For the entries below, the expected answer is the line with "Νεώτερες (Χρονολογικά)", the line with "Εφαρμοζόμενα", and every line between them, exactly as written, and nothing more.

Collected data:
--- START ---

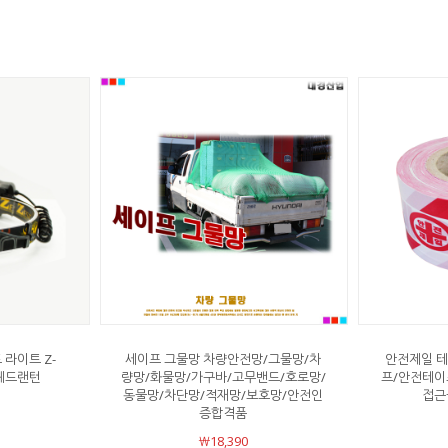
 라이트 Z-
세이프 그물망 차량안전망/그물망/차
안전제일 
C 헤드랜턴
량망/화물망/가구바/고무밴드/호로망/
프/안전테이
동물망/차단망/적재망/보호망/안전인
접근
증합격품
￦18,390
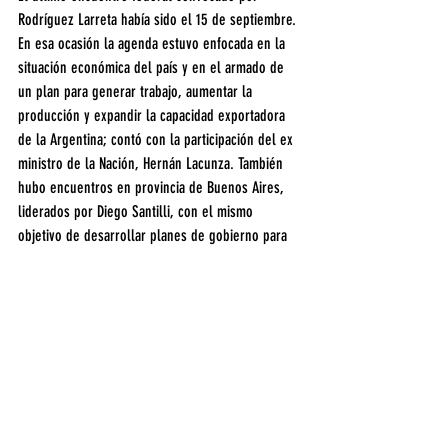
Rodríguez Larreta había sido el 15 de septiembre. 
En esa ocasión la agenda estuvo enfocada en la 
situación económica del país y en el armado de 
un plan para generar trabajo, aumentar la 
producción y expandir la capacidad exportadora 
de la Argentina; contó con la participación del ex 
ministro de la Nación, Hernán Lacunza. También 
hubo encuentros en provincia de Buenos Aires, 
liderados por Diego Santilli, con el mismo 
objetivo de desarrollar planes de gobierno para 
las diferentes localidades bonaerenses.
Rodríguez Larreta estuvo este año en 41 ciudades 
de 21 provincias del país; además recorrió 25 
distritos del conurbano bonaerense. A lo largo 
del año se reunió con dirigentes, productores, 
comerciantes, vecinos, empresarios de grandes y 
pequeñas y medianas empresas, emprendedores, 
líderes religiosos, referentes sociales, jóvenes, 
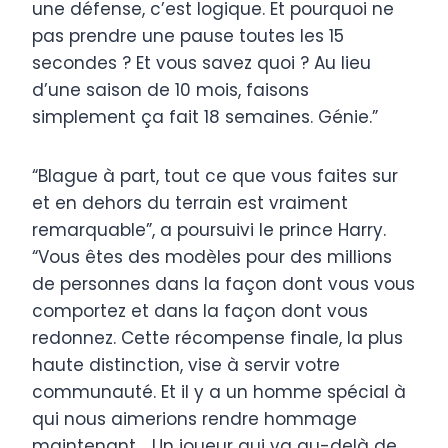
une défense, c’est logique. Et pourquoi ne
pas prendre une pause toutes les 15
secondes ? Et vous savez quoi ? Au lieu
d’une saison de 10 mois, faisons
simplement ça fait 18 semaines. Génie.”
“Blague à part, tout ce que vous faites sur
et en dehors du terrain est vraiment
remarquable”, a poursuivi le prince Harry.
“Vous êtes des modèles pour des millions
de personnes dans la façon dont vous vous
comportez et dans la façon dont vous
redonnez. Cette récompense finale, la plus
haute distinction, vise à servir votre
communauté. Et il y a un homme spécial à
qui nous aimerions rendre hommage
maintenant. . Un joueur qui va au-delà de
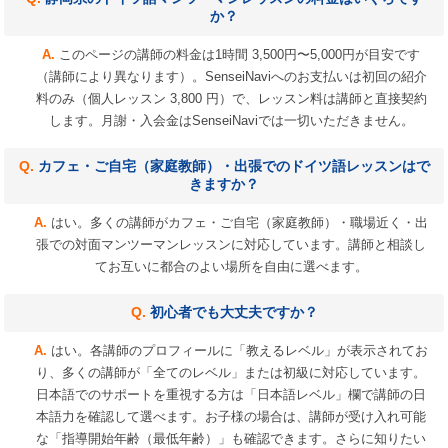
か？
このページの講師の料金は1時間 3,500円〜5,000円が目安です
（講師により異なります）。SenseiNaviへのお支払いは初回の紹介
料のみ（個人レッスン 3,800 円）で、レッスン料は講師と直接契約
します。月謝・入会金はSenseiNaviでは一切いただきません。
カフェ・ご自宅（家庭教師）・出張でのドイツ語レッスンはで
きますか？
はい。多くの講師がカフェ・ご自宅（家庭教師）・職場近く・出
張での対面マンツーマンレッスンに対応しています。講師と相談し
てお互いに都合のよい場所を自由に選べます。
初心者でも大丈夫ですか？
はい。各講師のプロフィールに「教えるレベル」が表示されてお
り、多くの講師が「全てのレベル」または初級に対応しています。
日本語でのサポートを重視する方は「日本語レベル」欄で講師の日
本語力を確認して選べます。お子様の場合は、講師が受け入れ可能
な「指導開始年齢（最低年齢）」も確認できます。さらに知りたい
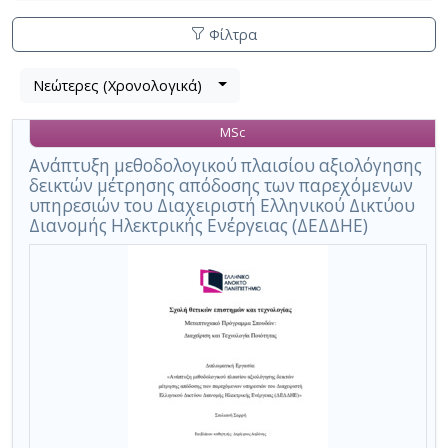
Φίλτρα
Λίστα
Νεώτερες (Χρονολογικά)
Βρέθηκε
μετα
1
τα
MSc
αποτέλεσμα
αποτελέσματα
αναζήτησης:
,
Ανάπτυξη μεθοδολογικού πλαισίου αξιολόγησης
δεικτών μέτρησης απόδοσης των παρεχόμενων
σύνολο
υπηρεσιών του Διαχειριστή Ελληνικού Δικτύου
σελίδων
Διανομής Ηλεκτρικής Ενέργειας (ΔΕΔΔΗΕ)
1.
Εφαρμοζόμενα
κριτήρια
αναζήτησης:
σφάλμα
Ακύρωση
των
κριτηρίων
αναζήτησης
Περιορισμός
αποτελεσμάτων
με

--- END ---

### Answer area
Νεώτερες (Χρονολογικά)
Βρέθηκε
μετα
1
τα
MSc
αποτέλεσμα
αποτελέσματα
αναζήτησης:
,
Ανάπτυξη μεθοδολογικού πλαισίου αξιολόγησης
δεικτών μέτρησης απόδοσης των παρεχόμενων
σύνολο
υπηρεσιών του Διαχειριστή Ελληνικού Δικτύου
σελίδων
Διανομής Ηλεκτρικής Ενέργειας (ΔΕΔΔΗΕ)
1.
Εφαρμοζόμενα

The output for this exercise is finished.